• **DATA FOR THE TASK**
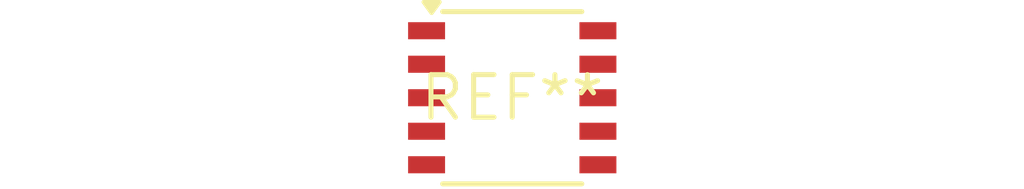
<source format=kicad_pcb>
(kicad_pcb (version 20240108) (generator pcbnew)

  (general
    (thickness 1.6)
  )

  (paper "A4")
  (layers
    (0 "F.Cu" signal)
    (31 "B.Cu" signal)
    (32 "B.Adhes" user "B.Adhesive")
    (33 "F.Adhes" user "F.Adhesive")
    (34 "B.Paste" user)
    (35 "F.Paste" user)
    (36 "B.SilkS" user "B.Silkscreen")
    (37 "F.SilkS" user "F.Silkscreen")
    (38 "B.Mask" user)
    (39 "F.Mask" user)
    (40 "Dwgs.User" user "User.Drawings")
    (41 "Cmts.User" user "User.Comments")
    (42 "Eco1.User" user "User.Eco1")
    (43 "Eco2.User" user "User.Eco2")
    (44 "Edge.Cuts" user)
    (45 "Margin" user)
    (46 "B.CrtYd" user "B.Courtyard")
    (47 "F.CrtYd" user "F.Courtyard")
    (48 "B.Fab" user)
    (49 "F.Fab" user)
    (50 "User.1" user)
    (51 "User.2" user)
    (52 "User.3" user)
    (53 "User.4" user)
    (54 "User.5" user)
    (55 "User.6" user)
    (56 "User.7" user)
    (57 "User.8" user)
    (58 "User.9" user)
  )

  (setup
    (pad_to_mask_clearance 0)
    (pcbplotparams
      (layerselection 0x00010fc_ffffffff)
      (plot_on_all_layers_selection 0x0000000_00000000)
      (disableapertmacros false)
      (usegerberextensions false)
      (usegerberattributes false)
      (usegerberadvancedattributes false)
      (creategerberjobfile false)
      (dashed_line_dash_ratio 12.000000)
      (dashed_line_gap_ratio 3.000000)
      (svgprecision 4)
      (plotframeref false)
      (viasonmask false)
      (mode 1)
      (useauxorigin false)
      (hpglpennumber 1)
      (hpglpenspeed 20)
      (hpglpendiameter 15.000000)
      (dxfpolygonmode false)
      (dxfimperialunits false)
      (dxfusepcbnewfont false)
      (psnegative false)
      (psa4output false)
      (plotreference false)
      (plotvalue false)
      (plotinvisibletext false)
      (sketchpadsonfab false)
      (subtractmaskfromsilk false)
      (outputformat 1)
      (mirror false)
      (drillshape 1)
      (scaleselection 1)
      (outputdirectory "")
    )
  )

  (net 0 "")

  (footprint "SSOP-10_3.9x4.9mm_P1.00mm" (layer "F.Cu") (at 0 0))

)

</source>
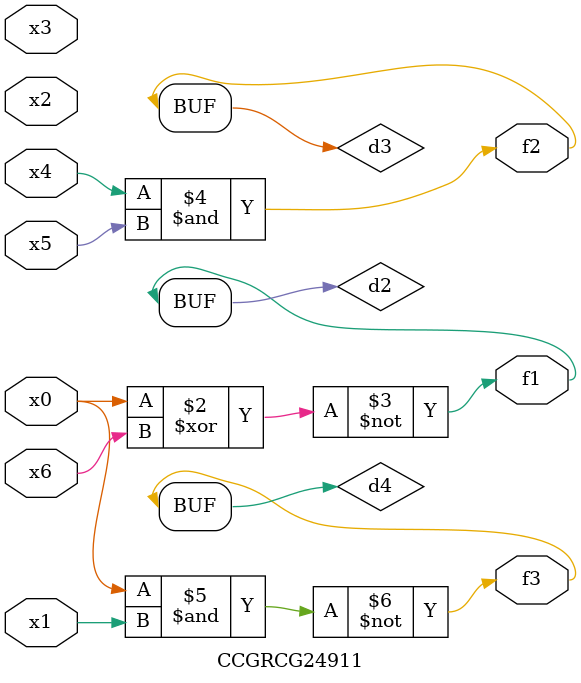
<source format=v>
module CCGRCG24911(
	input x0, x1, x2, x3, x4, x5, x6,
	output f1, f2, f3
);

	wire d1, d2, d3, d4;

	nor (d1, x0);
	xnor (d2, x0, x6);
	and (d3, x4, x5);
	nand (d4, x0, x1);
	assign f1 = d2;
	assign f2 = d3;
	assign f3 = d4;
endmodule

</source>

• **WHAT THE EXERCISE ASKS**
Your answer must be an exact copy of the records, minus any pictures.

• **PROBLEM SOLUTION**
<source format=kicad_pcb>
(kicad_pcb (version 20240108) (generator pcbnew)

  (general
    (thickness 1.6)
  )

  (paper "A4")
  (layers
    (0 "F.Cu" signal)
    (31 "B.Cu" signal)
    (32 "B.Adhes" user "B.Adhesive")
    (33 "F.Adhes" user "F.Adhesive")
    (34 "B.Paste" user)
    (35 "F.Paste" user)
    (36 "B.SilkS" user "B.Silkscreen")
    (37 "F.SilkS" user "F.Silkscreen")
    (38 "B.Mask" user)
    (39 "F.Mask" user)
    (40 "Dwgs.User" user "User.Drawings")
    (41 "Cmts.User" user "User.Comments")
    (42 "Eco1.User" user "User.Eco1")
    (43 "Eco2.User" user "User.Eco2")
    (44 "Edge.Cuts" user)
    (45 "Margin" user)
    (46 "B.CrtYd" user "B.Courtyard")
    (47 "F.CrtYd" user "F.Courtyard")
    (48 "B.Fab" user)
    (49 "F.Fab" user)
    (50 "User.1" user)
    (51 "User.2" user)
    (52 "User.3" user)
    (53 "User.4" user)
    (54 "User.5" user)
    (55 "User.6" user)
    (56 "User.7" user)
    (57 "User.8" user)
    (58 "User.9" user)
  )

  (setup
    (pad_to_mask_clearance 0)
    (pcbplotparams
      (layerselection 0x00010fc_ffffffff)
      (plot_on_all_layers_selection 0x0000000_00000000)
      (disableapertmacros false)
      (usegerberextensions false)
      (usegerberattributes false)
      (usegerberadvancedattributes false)
      (creategerberjobfile false)
      (dashed_line_dash_ratio 12.000000)
      (dashed_line_gap_ratio 3.000000)
      (svgprecision 4)
      (plotframeref false)
      (viasonmask false)
      (mode 1)
      (useauxorigin false)
      (hpglpennumber 1)
      (hpglpenspeed 20)
      (hpglpendiameter 15.000000)
      (dxfpolygonmode false)
      (dxfimperialunits false)
      (dxfusepcbnewfont false)
      (psnegative false)
      (psa4output false)
      (plotreference false)
      (plotvalue false)
      (plotinvisibletext false)
      (sketchpadsonfab false)
      (subtractmaskfromsilk false)
      (outputformat 1)
      (mirror false)
      (drillshape 1)
      (scaleselection 1)
      (outputdirectory "")
    )
  )

  (net 0 "")

  (footprint "SSOP-10_3.9x4.9mm_P1.00mm" (layer "F.Cu") (at 0 0))

)

</source>
<source format=v>
module CCGRCG24911(
	input x0, x1, x2, x3, x4, x5, x6,
	output f1, f2, f3
);

	wire d1, d2, d3, d4;

	nor (d1, x0);
	xnor (d2, x0, x6);
	and (d3, x4, x5);
	nand (d4, x0, x1);
	assign f1 = d2;
	assign f2 = d3;
	assign f3 = d4;
endmodule

</source>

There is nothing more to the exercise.